1月15日、アメリカはマーチンルーサーキングデーの祝日です。ただ、政府機関の職場や学校、銀行などは休みになるのですが、一般企業のほとんどは祝日に関係なく平常どうりの仕事です。祝日とは云え、その対応は個別団体の判断で、政府が強制指導するものではないようです。
1月6日から9日の4日間、国際コンシューマーエレクトロニクスショーがラスベガスで開催されました。AV機器等を含めたホームエレクトロニクス製品が関係する世界最大のショーで例年1月上旬と6月の2回、開催されます。ただ規模において1月のショーが圧倒的に規模が大きいので、参加各社も大変力を入れています。日本の家電メーカ各社も、新製品の多くを展示し、その力を示すショーでもあります。ショーの内容は昨今、パソコン、インターネット、デジタル通信技術に接点のある製品展示に代わりつつあると云うのが、ここ数年の傾向です。ただパソコンを展示するショーではなく、その技術をホームエレクトロニクスに融合した製品が、来訪者の魅力をひきつけます。
例年どうり、日本の家電メーカーはショー会場で各社最大級の展示スペースを確保して、その新製品の展示に力をいれているのですが、来訪者の反応はいまいちのように感じました。

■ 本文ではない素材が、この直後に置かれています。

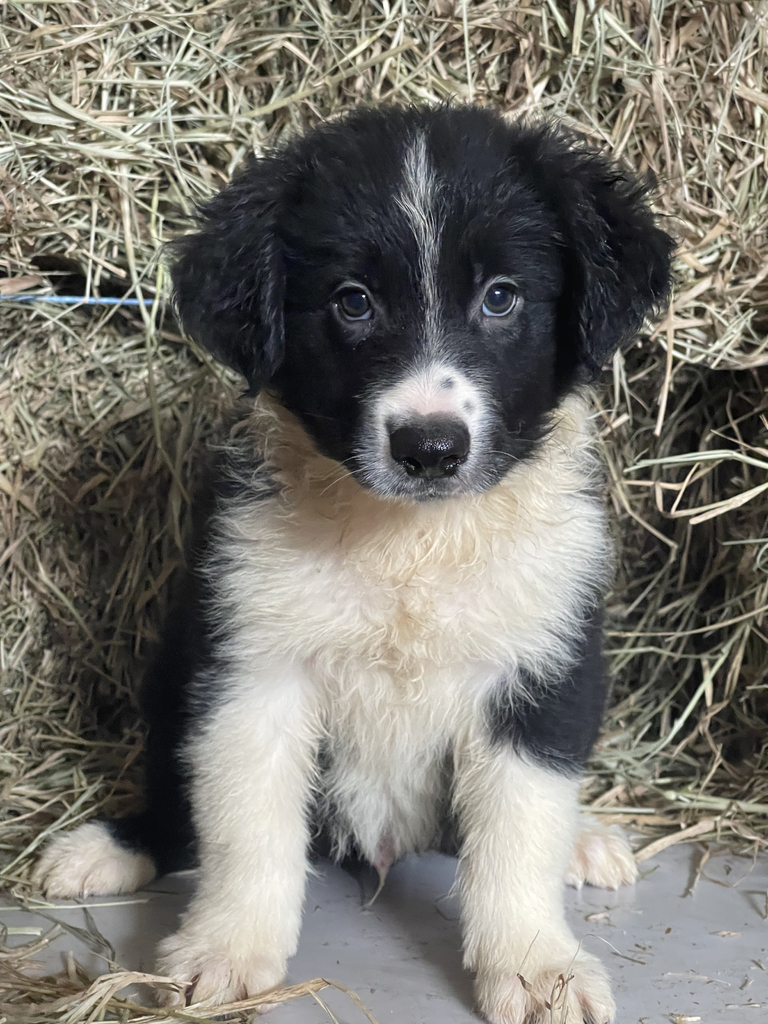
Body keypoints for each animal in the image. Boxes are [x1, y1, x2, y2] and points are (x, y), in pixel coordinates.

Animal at [34, 105, 671, 1024]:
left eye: (501, 297)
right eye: (353, 302)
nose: (431, 448)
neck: (408, 541)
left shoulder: (544, 667)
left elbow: (518, 830)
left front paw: (535, 966)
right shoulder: (252, 666)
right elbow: (246, 826)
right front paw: (225, 950)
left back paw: (586, 841)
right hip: (174, 668)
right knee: (177, 803)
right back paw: (109, 847)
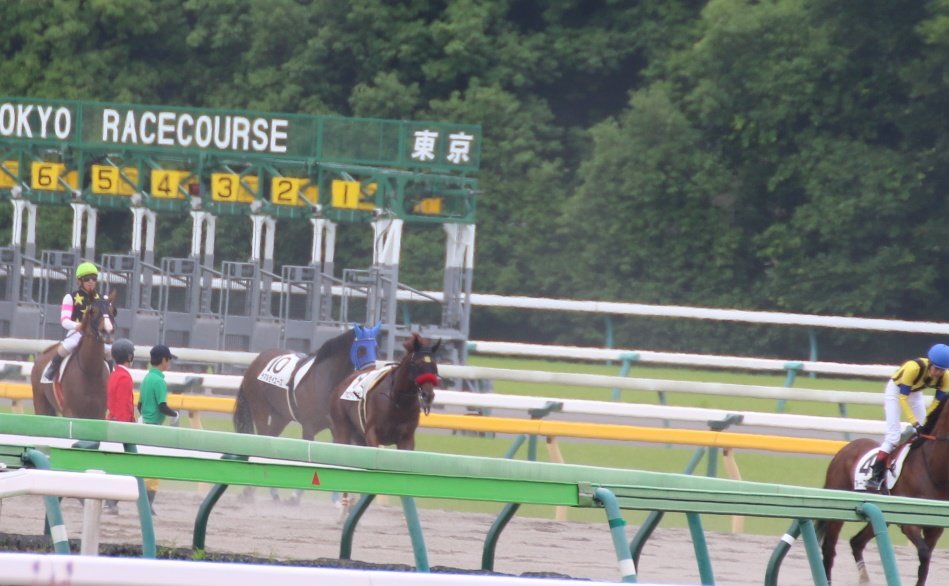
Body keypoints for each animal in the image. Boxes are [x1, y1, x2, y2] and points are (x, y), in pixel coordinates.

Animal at [818, 402, 949, 586]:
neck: (932, 470)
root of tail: (844, 450)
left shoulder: (935, 528)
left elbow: (925, 564)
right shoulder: (909, 523)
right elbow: (924, 553)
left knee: (856, 542)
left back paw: (864, 578)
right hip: (837, 511)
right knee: (829, 549)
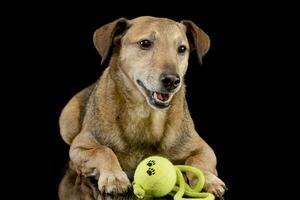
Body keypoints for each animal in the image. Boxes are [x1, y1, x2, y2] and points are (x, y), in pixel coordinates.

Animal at [59, 16, 226, 198]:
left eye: (182, 49)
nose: (172, 80)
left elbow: (198, 160)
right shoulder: (80, 146)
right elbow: (103, 150)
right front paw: (114, 177)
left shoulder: (203, 148)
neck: (146, 116)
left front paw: (208, 179)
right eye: (145, 43)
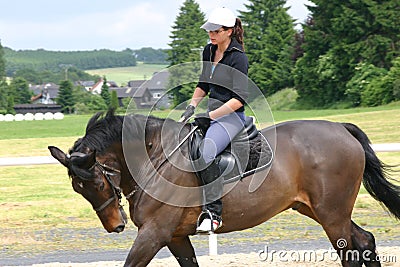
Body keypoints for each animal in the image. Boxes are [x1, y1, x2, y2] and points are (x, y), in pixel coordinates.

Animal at [49, 110, 400, 266]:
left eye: (97, 182)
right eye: (78, 189)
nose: (115, 226)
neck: (156, 159)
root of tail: (341, 128)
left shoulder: (154, 234)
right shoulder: (175, 237)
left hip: (331, 214)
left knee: (351, 251)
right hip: (318, 209)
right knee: (364, 240)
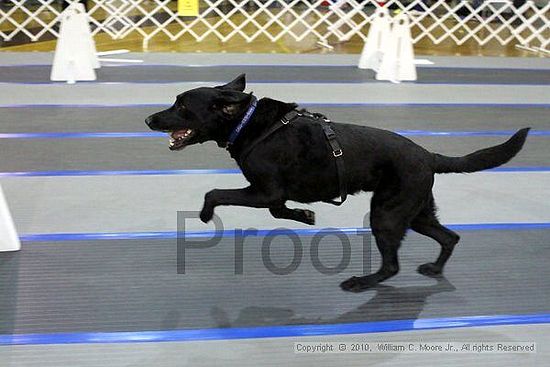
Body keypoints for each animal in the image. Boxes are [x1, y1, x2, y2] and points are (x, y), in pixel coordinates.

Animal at [146, 75, 532, 294]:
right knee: (450, 237)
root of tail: (429, 155)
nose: (148, 119)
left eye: (181, 105)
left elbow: (216, 193)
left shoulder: (265, 191)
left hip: (387, 214)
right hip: (416, 211)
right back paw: (434, 269)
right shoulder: (271, 194)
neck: (247, 123)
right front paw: (305, 216)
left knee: (392, 265)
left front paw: (205, 214)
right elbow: (279, 211)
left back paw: (360, 283)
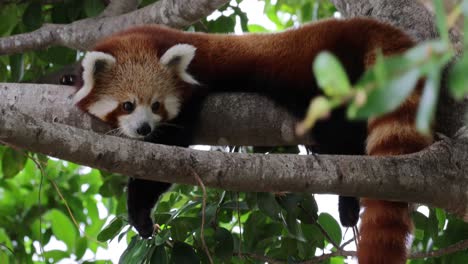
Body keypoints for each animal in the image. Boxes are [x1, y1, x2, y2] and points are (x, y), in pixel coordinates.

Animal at [73, 17, 432, 262]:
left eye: (156, 105)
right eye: (127, 105)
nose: (144, 129)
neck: (147, 39)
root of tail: (356, 25)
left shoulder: (193, 93)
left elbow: (168, 154)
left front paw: (139, 211)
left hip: (328, 78)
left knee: (343, 137)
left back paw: (349, 202)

結論から云うと、日本メーカーからは横並びの製品展示で、自らの企業としての特徴が見えないのです。日本メーカーは決まったようにデジタル対応の大型液晶画面テレビ、ステレオ、DVDなど、いわゆるホームエンターテイメントシステムの製品展示ばかりで単なる家電デパートの感じがしました。確かに目先のビジネスから判断すると、これらの製品が、今年の商売につながるとは思うのですが、先に説明したコンシューマーエレクトリニスクスの新しい製品の傾向や未来技術や製品を先取りするコンセプト製品を示し、自らの会社のこれからの方向を来訪者に訴えると云う意味において、感じさせるものがありませんでした。
一方、アジア諸国の企業の展示です。無論、アジアといってもコンシューマーエレクトロニクス製品に関してはシンガポール、香港、台湾、韓国の企業がその中心です。無論、これらの
企業の中には日本のメーカーの規模をしのぐ大きな会社もありますが、展示の大半はベンチャー企業を含めた中小企業です。しかし、その内容が違います。展示品の中には技術は別にしてマーケット的に商品になりうるのだろうか?と云うようなものもありますが、その製品の多くは上記のコンセプトに則って新しい技術を融合したコンシューマー新製品に挑戦し、新規市場を開拓していこうとしているパワーには圧倒されました。日本メーカーの多くは既に主な会場での役割はアメリカ人に移管しているのに対して、これらの展示スペースの説明要員のほとんどは自国から出張で来た若い人ばかり。日本以上に若い女性の進出が目立ちます。彼らが必ずしも得意でない英語を使って、来訪者にその製品の技術や性能や応用について熱を入れて説明する姿に接すると、その場所から離れにくくなるほどの気迫がこもっていました。多分、私の前の世代の日本メーカーの人達も、同じようにしてMade in Japanを広め
ようとしたんだろう?と思わず考えてしまいました。
以前は日本を除くアジア諸国のメーカの作った製品と云うのは簡単に判別がつきました。一つはデザインが洗練されてなく、一言でやぼったい!と云うイメージと、製品の組み立て精度が悪かったことです。例えば接合した部品間の隙間や位置決めの精度などです。従って製品を概観を見たり可動部分を動かしてみだだけで安物だな!と思えました。ところが、最近は彼らのデザインは非常に斬新で色の使い方を含めてアメリカ市場やアメリカ人の好みを上手く取り入れることに成功しています。また組み立て技術の改良は多分アジアに進出した日本企業の影響が強く働らいていると思います。日本メーカーに出荷する部品メーカーのレベルアップや、品質に対する考え方とか、最新組み立て機器の導入等などの効果だと思います。片言の日本語を話してくる彼らに、たずねてみると、以前、現地の日本企業で働いていたことがあると云う人達が随分いたことも驚きです。
これまで何とか世界の技術を牽引してきた日本のコンシューマーエレクトロニクスですが、やはりパソコンの時代から変わってきた感じがします。身近な製品としてはDVD、デジカメ機までは何とかリードしてきたのですが、MP3機になると日本メーカーの製品に見るべきものがありません。おそらくアメリカ市場で日本メーカーのMP3機は1〜2社を除き生きられないないのではないかと思います。このコンシューマーショーにおける日本メーカーの地盤沈下を感じると、もう一つがんばって欲しい気がします。